Abstract

A Total Quality Improvement review of frozen section diagnoses yielded four sequential false-negative frozen section diagnoses in lymph nodes in the evaluation of metastases from prostate carcinoma. Because these results appeared to differ from the department's overall frozen section experience, frozen section diagnoses of pelvic lymph nodes in patients with prostate carcinoma were reviewed to benchmark the department's performance. All 220 pelvic lymph node frozen section samples from 110 patients with prostate carcinoma from January, 1986 to July, 1993 at Bridgeport Hospital (BH) were reviewed, and the department's frozen section diagnostic efficiency was compared with: (1) all BH frozen section procedures performed during the same period; (2) pelvic lymph node frozen section analysis and (3) imaging techniques for prostate carcinoma from other institutions found in MEDLARS literature searches from 1973 to 1993. Frozen section diagnostic efficiency for patients with prostate carcinoma from BH was 93.6% (sensitivity 63.2%, specificity 100%) compared with (1) 98% for all BH frozen section analyses (sensitivity 99%, specificity 98%); (2) 90.1% for MEDLARS search pelvic lymph node frozen section prostate carcinoma analyses (sensitivity 66.5%, specificity 100%); and (3) 88% for MEDLARS search magnetic resonance imaging (MRI) pelvic lymph node prostate carcinoma (sensitivity 41%, specificity 97%).
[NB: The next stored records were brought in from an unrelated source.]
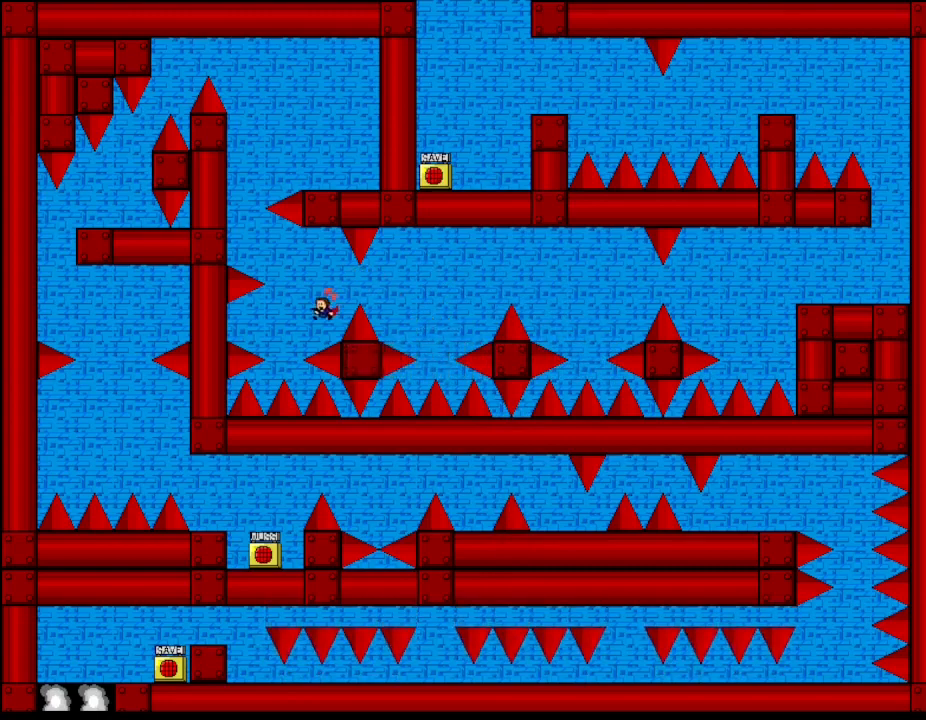
{"keys": [], "events": [[67, "l_up", "down"], [133, "left", "up"], [450, "l_up", "up"]]}
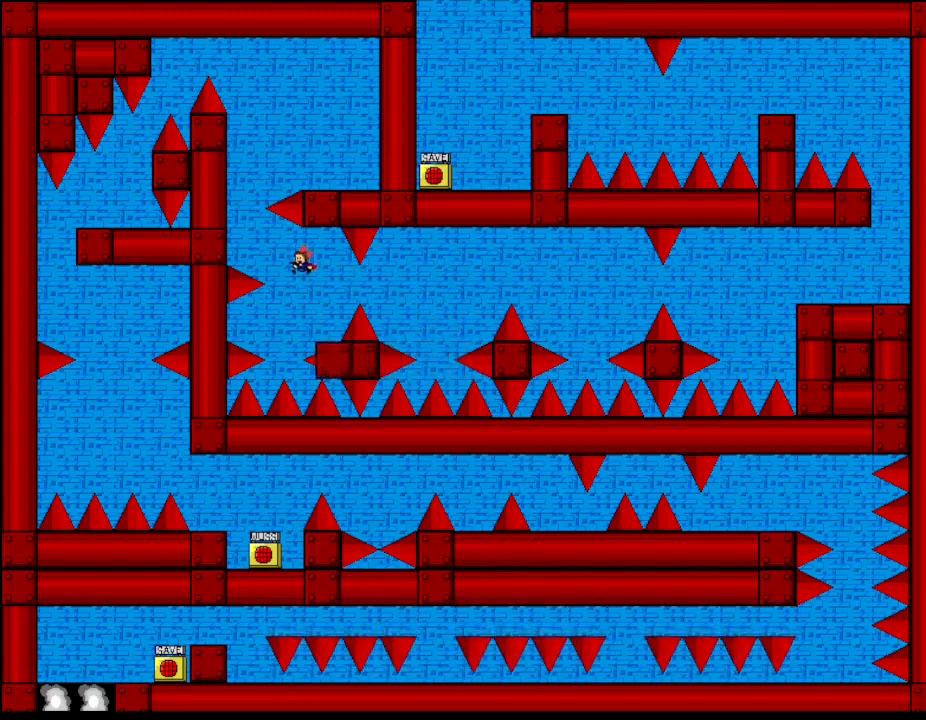
{"keys": ["l_up", "left"], "events": [[100, "right", "down"], [167, "right", "up"], [350, "l_up", "down"], [383, "left", "down"]]}
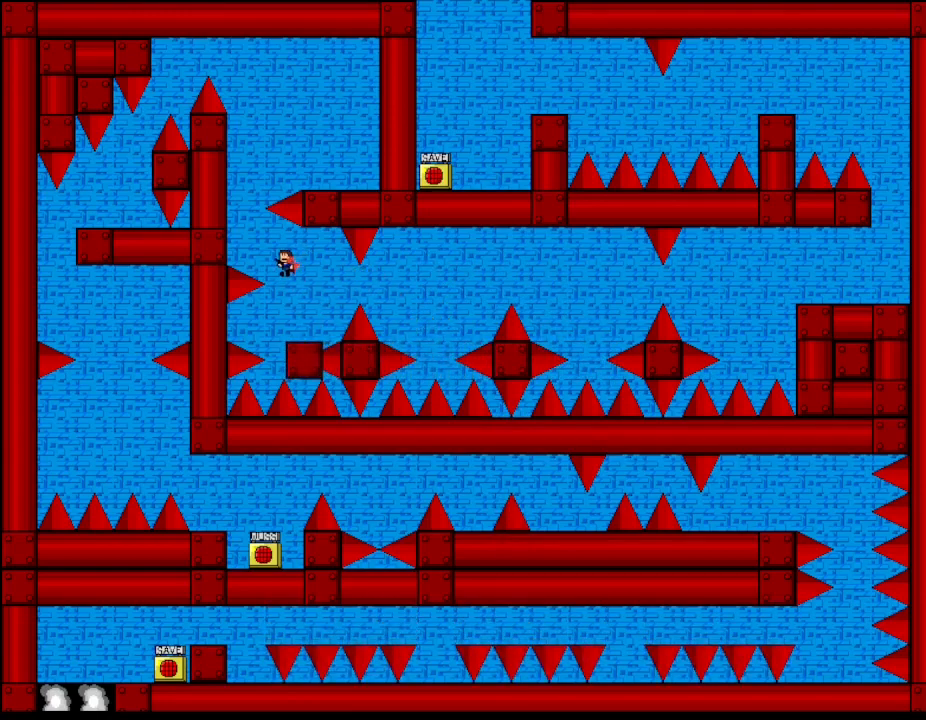
{"keys": ["l_up", "right"], "events": [[250, "l_up", "up"], [250, "left", "up"], [300, "l_up", "down"], [367, "right", "down"]]}
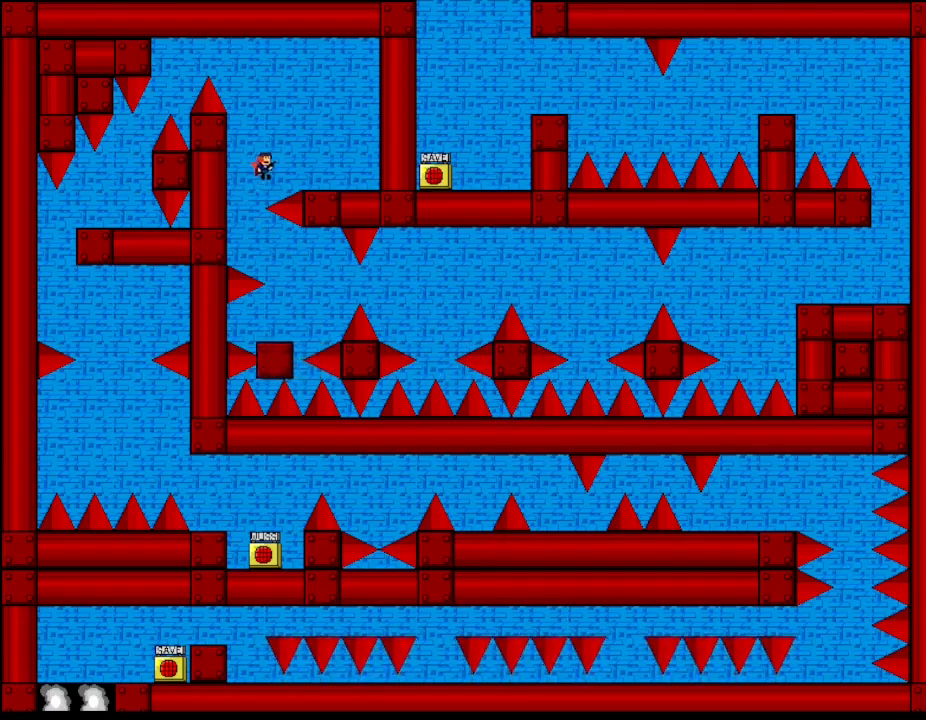
{"keys": ["l_up", "left"], "events": [[217, "l_up", "up"], [267, "right", "up"], [383, "left", "down"], [400, "l_up", "down"]]}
Frozen section diagnosis of pelvic lymph nodes approaches the overall diagnostic efficiency of frozen section analysis and is more sensitive for the diagnosis of prostate carcinoma in pelvic lymph nodes than is MRI because more than half of the metastases are smaller than the 1.0-cm resolution limit of the MRI. False-negative frozen section diagnoses (67% sensitivity) occur because of errors in sampling microscopic metastases.